- **WORK TO COMPLETE**
Retype the lines from the line with "Restauration et hôtellerie : impact de" up to and including the line with "예금 보호 적용 사례", leaving the pictures out.

- **SUPPLIED DATA**
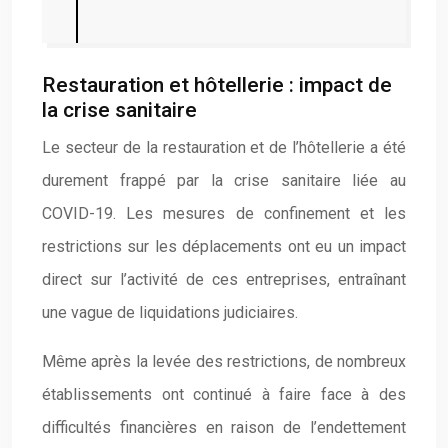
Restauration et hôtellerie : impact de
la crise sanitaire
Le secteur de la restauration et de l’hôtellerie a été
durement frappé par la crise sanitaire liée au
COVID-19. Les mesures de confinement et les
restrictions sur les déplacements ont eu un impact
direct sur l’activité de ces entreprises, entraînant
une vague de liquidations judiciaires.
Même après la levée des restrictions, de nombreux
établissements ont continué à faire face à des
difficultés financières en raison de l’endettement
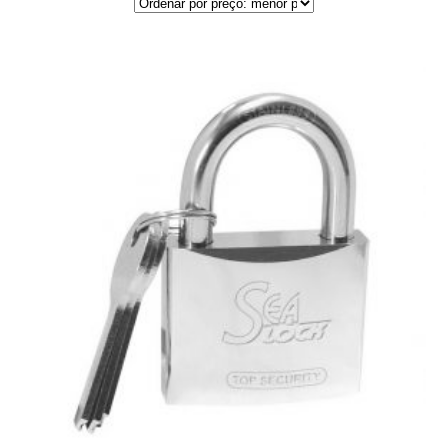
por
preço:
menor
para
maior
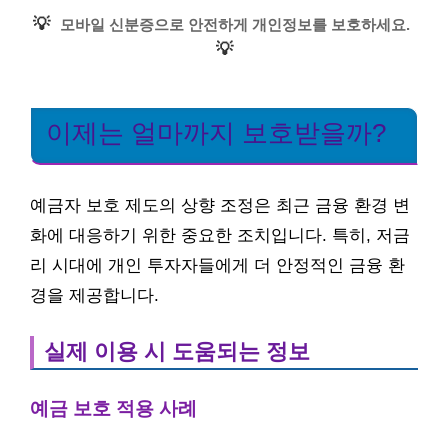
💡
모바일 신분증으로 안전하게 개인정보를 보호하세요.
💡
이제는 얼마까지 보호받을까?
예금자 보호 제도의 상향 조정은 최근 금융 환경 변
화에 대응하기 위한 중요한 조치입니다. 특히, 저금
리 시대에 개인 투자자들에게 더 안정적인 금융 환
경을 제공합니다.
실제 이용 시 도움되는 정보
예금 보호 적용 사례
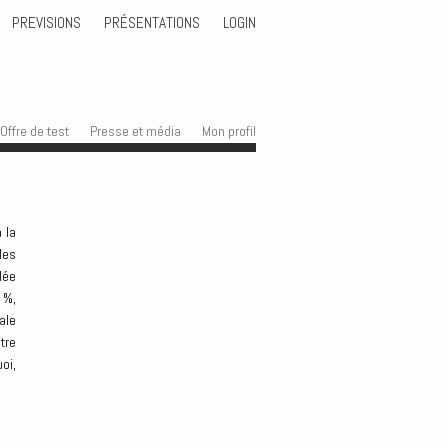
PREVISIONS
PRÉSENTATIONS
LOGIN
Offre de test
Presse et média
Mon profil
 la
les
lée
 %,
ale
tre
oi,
--
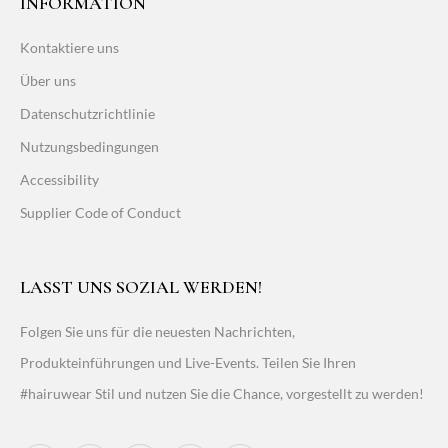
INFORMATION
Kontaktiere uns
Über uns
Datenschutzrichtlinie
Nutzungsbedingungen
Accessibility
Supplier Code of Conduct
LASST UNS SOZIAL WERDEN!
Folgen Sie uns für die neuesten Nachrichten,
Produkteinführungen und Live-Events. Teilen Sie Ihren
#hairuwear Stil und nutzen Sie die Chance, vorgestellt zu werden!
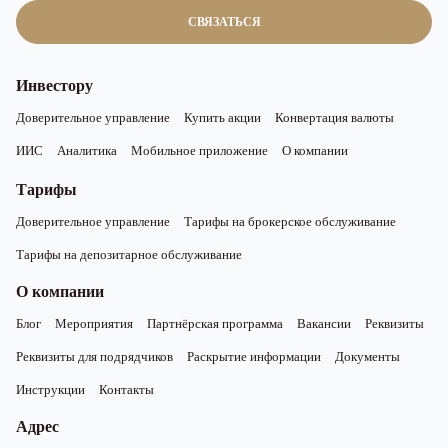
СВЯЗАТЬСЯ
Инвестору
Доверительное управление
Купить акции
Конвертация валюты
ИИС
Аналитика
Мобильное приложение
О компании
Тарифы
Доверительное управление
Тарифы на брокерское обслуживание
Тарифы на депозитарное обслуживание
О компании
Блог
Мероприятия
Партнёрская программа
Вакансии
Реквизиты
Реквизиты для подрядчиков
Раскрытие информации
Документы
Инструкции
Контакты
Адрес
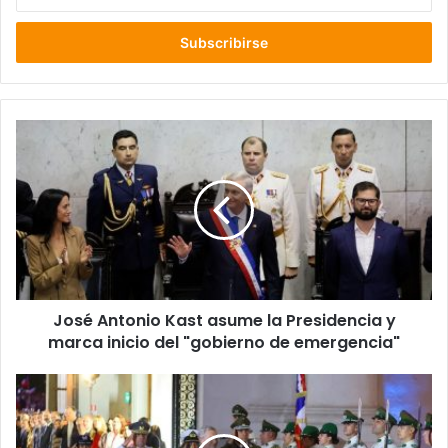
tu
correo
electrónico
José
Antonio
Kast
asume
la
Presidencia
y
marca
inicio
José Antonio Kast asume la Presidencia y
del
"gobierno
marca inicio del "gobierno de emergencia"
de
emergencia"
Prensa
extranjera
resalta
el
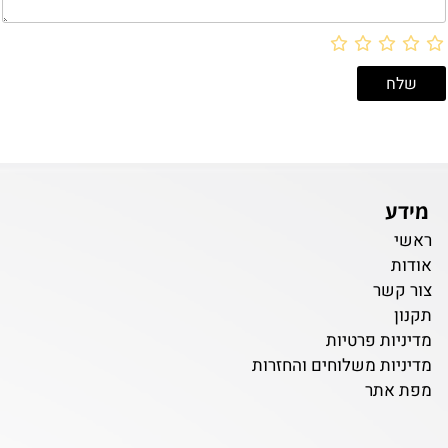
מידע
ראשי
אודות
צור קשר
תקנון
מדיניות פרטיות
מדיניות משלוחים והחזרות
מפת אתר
---
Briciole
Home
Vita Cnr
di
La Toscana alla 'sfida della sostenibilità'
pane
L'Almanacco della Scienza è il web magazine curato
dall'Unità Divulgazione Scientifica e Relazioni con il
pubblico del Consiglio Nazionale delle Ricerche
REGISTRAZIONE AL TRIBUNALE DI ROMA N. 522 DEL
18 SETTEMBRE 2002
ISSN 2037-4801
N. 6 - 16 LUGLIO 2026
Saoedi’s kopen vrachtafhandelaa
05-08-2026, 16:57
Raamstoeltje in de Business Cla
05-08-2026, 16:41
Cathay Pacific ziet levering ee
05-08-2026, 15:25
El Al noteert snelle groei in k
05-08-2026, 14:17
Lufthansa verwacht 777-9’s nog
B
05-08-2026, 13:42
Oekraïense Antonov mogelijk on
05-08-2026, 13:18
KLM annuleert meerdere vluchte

- **WRITTEN RESPONSE**
Restauration et hôtellerie : impact de
la crise sanitaire
Le secteur de la restauration et de l’hôtellerie a été
durement frappé par la crise sanitaire liée au
COVID-19. Les mesures de confinement et les
restrictions sur les déplacements ont eu un impact
direct sur l’activité de ces entreprises, entraînant
une vague de liquidations judiciaires.
Même après la levée des restrictions, de nombreux
établissements ont continué à faire face à des
difficultés financières en raison de l’endettement
por
preço:
menor
para
maior
💡
모바일 신분증으로 안전하게 개인정보를 보호하세요.
💡
이제는 얼마까지 보호받을까?
예금자 보호 제도의 상향 조정은 최근 금융 환경 변
화에 대응하기 위한 중요한 조치입니다. 특히, 저금
리 시대에 개인 투자자들에게 더 안정적인 금융 환
경을 제공합니다.
실제 이용 시 도움되는 정보
예금 보호 적용 사례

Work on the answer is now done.